Through the early 1950s, CUNA ... faced two major legislative issues. Most critical was an attack on the tax-exempt status of credit unions led by various private groups that opposed cooperatives in general and tax-exempt cooperatives in particular. Simultaneously, many state and local governments looked at credit unions as potential sources of additional tax income.This narrative seems to lay bare the hypocrisy of the present American Bankers Association campaign to tax credit unions. At the moment, the primary banker argument is that the tax exemption is "outdated" and was originally intended to benefit small credit unions, so they have been proposing that only mid-to-large asset-size credit unions should be taxed. However, back in 1951, when the credit union movement was made up almost entirely of the former type of small-scale organizations, the bankers not only wanted them taxed, but were willing to stoop to McCarthyist demagoguery to advance that goal.
Attempts to repeal the tax exemption of federal credit unions were made in 1951 and 1953. This campaign may have been related to the general "red scare" of McCarthyism that swept the nation during and after the Korean confrontation.
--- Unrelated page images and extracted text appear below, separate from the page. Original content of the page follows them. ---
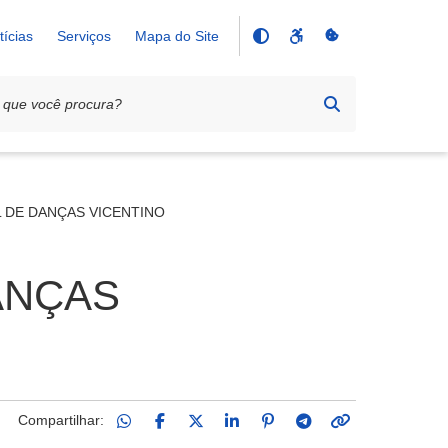
tícias
Serviços
Mapa do Site
 DE DANÇAS VICENTINO
ANÇAS
Compartilhar:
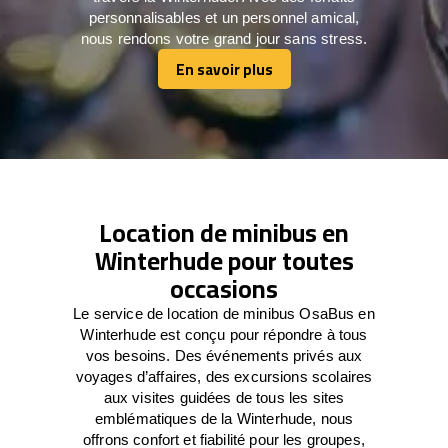
personnalisables et un personnel amical,
nous rendons votre grand jour sans stress.
En savoir plus
En savoir plus
Location de minibus en
Winterhude pour toutes
occasions
Le service de location de minibus OsaBus en
Winterhude est conçu pour répondre à tous
vos besoins. Des événements privés aux
voyages d’affaires, des excursions scolaires
aux visites guidées de tous les sites
emblématiques de la Winterhude, nous
offrons confort et fiabilité pour les groupes,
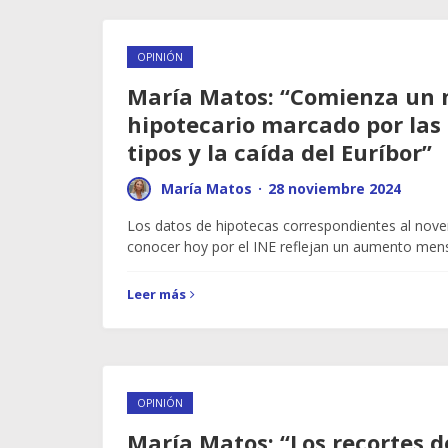
OPINIÓN
María Matos: “Comienza un 
hipotecario marcado por las 
tipos y la caída del Euríbor”
María Matos
·
28 noviembre 2024
Los datos de hipotecas correspondientes al nov
conocer hoy por el INE reflejan un aumento men
Leer más
OPINIÓN
María Matos: “Los recortes de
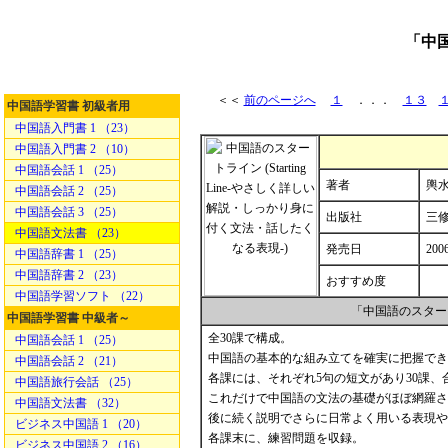
「中
＜＜
前のページへ
１
．．．
１３
中国語学習書 初級者用
中国語入門書 1 （23）
中国語入門書 2 （10）
中国語会話 1 （25）
著者
輿水
中国語会話 2 （25）
中国語会話 3 （25）
出版社
三
中国語文法書 （23）
発売日
200
中国語辞書 1 （25）
中国語辞書 2 （23）
おすすめ度
中国語学習ソフト （22）
「中国語のスター
中国語学習書 中級者～
全30課で構成。
中国語会話 1 （25）
中国語の基本的な組み立てを確実に把握でき
中国語会話 2 （21）
各課には、それぞれ5句の短文があり30課、合
中国語旅行会話 （25）
これだけで中国語の文法の基礎がほぼ網羅さ
中国語文法書 （32）
後に続く説明でさらに日常よく用いる表現や
ビジネス中国語 1 （20）
各課末に、練習問題を収録。
ビジネス中国語 2 （16）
In any case, the two bills attacking the tax-exempt status of federal credit unions introduced in the 82nd Congress were not successful. (315)
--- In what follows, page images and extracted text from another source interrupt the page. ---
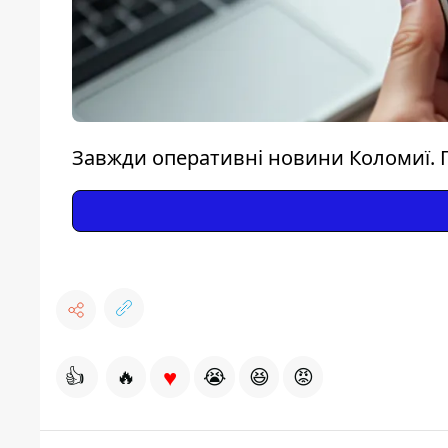
Завжди оперативні новини Коломиї. 
♥
👍
🔥
😭
😆
😡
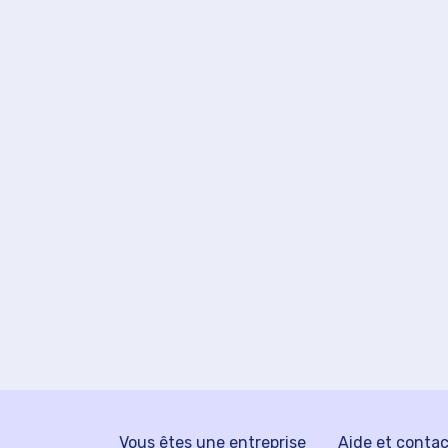
Vous êtes une entreprise
Aide et conta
This fact that bankers have been gunning for the credit union tax exemption since the days when most credit union "staff" were volunteers and a "branch" was more likely to be a lock-box in a church basement than a brick-and-mortar store-front belies the lip service they've recently been paying to small credit unions in their attacks on the movement. For several generations, it seems, a major goal of the banking lobby has been to maximize their shareholders' profits by hobbling the spread of the democratic, cooperative model of finance. They were able to bring the mutual savings banks to heel by the 1950s, and the 1980s saw the demise of the S&Ls, but credit unions not only survived, but are growing, and now provide 96 million Americans with a direct stake in their financial institution. As such, the above quote demonstrates that most recent banker campaign should not simply be understood as an isolated controversy primarily driven by the needs of the moment, but it should rather be seen as the latest skirmish between the forces of economic oligarchy and economic democracy in a conflict over the structure of the financial system that is more than a century old.